GO: You talk about The 12 Steps program as a guide for people trying to overcome pretty much any addiction. But do you think it’s possible to become addicted to the idea of being addicted? In other words, if you have an addictive personality, do you think the focus needs to shift to becoming consumed by a perpetual state of recovery?

No, I think what happens is that addictions jump from one thing to another. When I gave up alcohol, suddenly I discovered food and sugar. And so in the course of my sobriety, I’ve given up alcohol, drugs, smoking, meat, dairy, sugar, and I still grapple with things like diet soda and white flour, which I struggle with a lot. The problem is, it doesn’t matter what car you’re driving…an addict is always headed to the same destination: oblivion.

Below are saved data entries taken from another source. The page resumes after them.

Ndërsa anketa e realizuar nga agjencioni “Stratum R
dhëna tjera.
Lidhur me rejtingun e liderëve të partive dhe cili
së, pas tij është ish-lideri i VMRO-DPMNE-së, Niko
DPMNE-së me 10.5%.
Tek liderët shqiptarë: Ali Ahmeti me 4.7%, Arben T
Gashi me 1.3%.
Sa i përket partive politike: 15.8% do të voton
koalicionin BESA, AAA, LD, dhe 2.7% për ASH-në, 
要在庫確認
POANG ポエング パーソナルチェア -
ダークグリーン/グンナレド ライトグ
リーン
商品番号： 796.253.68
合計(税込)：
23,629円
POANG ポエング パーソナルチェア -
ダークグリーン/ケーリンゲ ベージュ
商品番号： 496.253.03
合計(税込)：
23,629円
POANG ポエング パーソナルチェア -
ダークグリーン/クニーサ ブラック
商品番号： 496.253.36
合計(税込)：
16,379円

So what’s important is to sit through the feeling and find out what it is you’re trying to escape. That’s the key. So, no, I don’t think we’re addicted to addiction, but if everything was perfect and everybody was behaving in a functional manner, I wouldn’t have written this book.

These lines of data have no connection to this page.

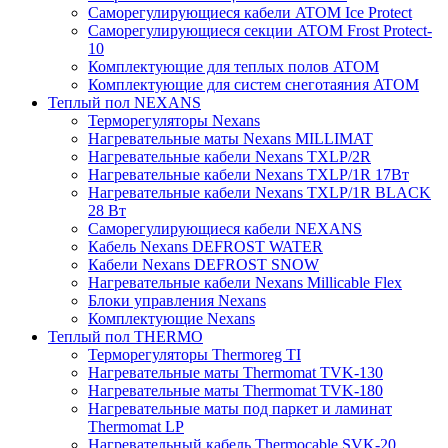
Саморегулирующиеся кабели ATOM Ice Protect
Саморегулирующиеся секции ATOM Frost Protect-
10
Комплектующие для теплых полов ATOM
Комплектующие для систем снеготаяния ATOM
Теплый пол NEXANS
Терморегуляторы Nexans
Нагревательные маты Nexans MILLIMAT
Нагревательные кабели Nexans TXLP/2R
Нагревательные кабели Nexans TXLP/1R 17Вт
Нагревательные кабели Nexans TXLP/1R BLACK
28 Вт
Саморегулирующиеся кабели NEXANS
Кабель Nexans DEFROST WATER
Кабели Nexans DEFROST SNOW
Нагревательные кабели Nexans Millicable Flex
Блоки управления Nexans
Комплектующие Nexans
Теплый пол THERMO
Терморегуляторы Thermoreg TI
Нагревательные маты Thermomat TVK-130
Нагревательные маты Thermomat TVK-180
Нагревательные маты под паркет и ламинат
Thermomat LP
Нагревательный кабель Thermocable SVK-20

GO: You also discuss Gandhi’s famous principle of “being the change you want to see in the world.” Who do you most admire professionally who you think achieves this?

I dedicated my book to Ingrid Newkirk, who is the founder and president of PETA [People for the Ethical Treatment of Animals] because she walks the walk. I think how we treat the most helpless creatures in our culture is a metaphor for how civilized our culture is. In factory farming we kill ten billion, with a “b,” animals for food every year and it’s done in a horrifically cruel fashion. Food addiction is a very complicated issue and I really outline a way to narrow the playing field and give people hope because there is a way to become free of these self-destructive compulsions.

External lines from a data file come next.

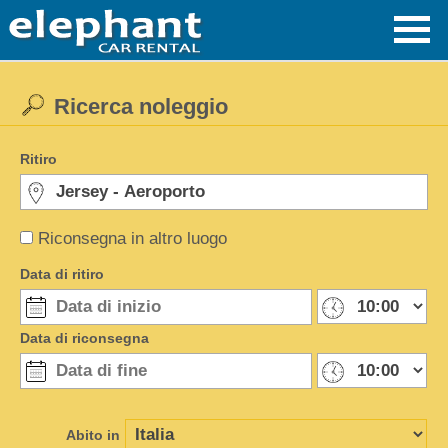
Ricerca noleggio
Ritiro
Riconsegna in altro luogo
Data di ritiro
Data di riconsegna
Abito in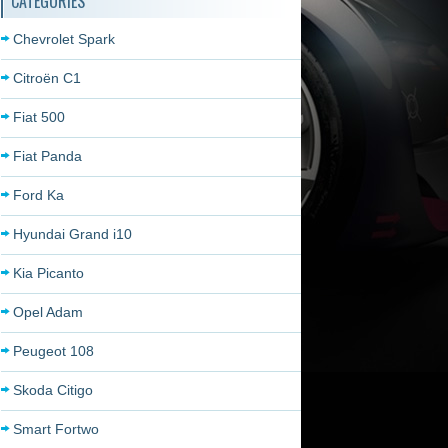
CATÉGORIES
Chevrolet Spark
Citroën C1
Fiat 500
Fiat Panda
Ford Ka
Hyundai Grand i10
Kia Picanto
Opel Adam
Peugeot 108
Skoda Citigo
Smart Fortwo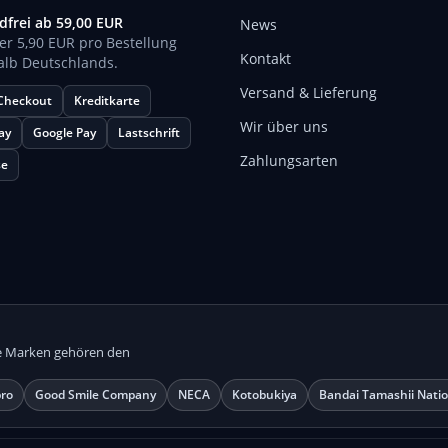
dfrei ab 59,00 EUR
News
er 5,90 EUR pro Bestellung
Kontakt
alb Deutschlands.
Versand & Lieferung
 Checkout
Kreditkarte
Wir über uns
ay
Google Pay
Lastschrift
Zahlungsarten
se
lle Marken gehören den
ro
Good Smile Company
NECA
Kotobukiya
Bandai Tamashii Nati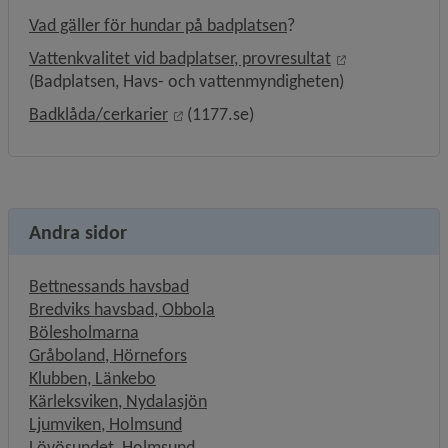
Vad gäller för hundar på badplatsen
?
Länk till anna
Vattenkvalitet vid badplatser, provresultat
(Badplatsen, Havs- och vattenmyndigheten)
Länk till annan webbplats, öppnas i n
Badklåda/cerkarier
 (1177.se)
Andra sidor
Bettnessands havsbad
Bredviks havsbad, Obbola
Bölesholmarna
Gråboland, Hörnefors
Klubben, Länkebo
Kärleksviken, Nydalasjön
Ljumviken, Holmsund
Lövösundet, Holmsund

GO: Some statistics suggest that there are higher rates of obesity and substance abuse within the lesbian community. What might the root of that be?  

Well, two thirds of America is obese. And there are a lot of alcoholism and drug problems in the general population. I think within the LGBT community we have a tendency to be very open about our problems and our issues and put them right out there. Because we’ve had the courage to come out, it kind of leads to a chain reaction of honesty. So if we’re struggling with drugs we might talk about that, whereas in certain demographics maybe it’s just more hidden. I would say that certainly, every segment of our population needs to deal with addiction, and that includes the LGBT community, but I wouldn’t go far as to stigmatize us with problems we actually share with the rest of the country.

GO: As a woman of Puerto Rican heritage and a one of the only openly gay hosts on primetime, you must have overcome a lot of obstacles to achieve such success. What would you like to say to other women who want to make it as out voices in the media?

I would say own your story, whatever it is, and reach for the stars, because a lot of our limitations are self-imposed. And I think we’re more afraid in this world of success than we are of failure. And success does involve taking risks and putting yourself out there and saying, “I have the right to express my opinion just as much as anybody else.” We don’t have to only consider the opinions of bearded intellectuals who went to Ivy League schools. If that were the case and they were doing such a good job then our world wouldn’t be falling apart in so many ways. So I think it’s time for us to take the power back as women, as women of color, as women who are gay, and say, “Our opinions count and we’ve got solutions. We’ve got solutions that are fresh and new and deserve to be heard.” Own it and be assertive about it and say, “You listen to what I have to say because what I have to say is important.”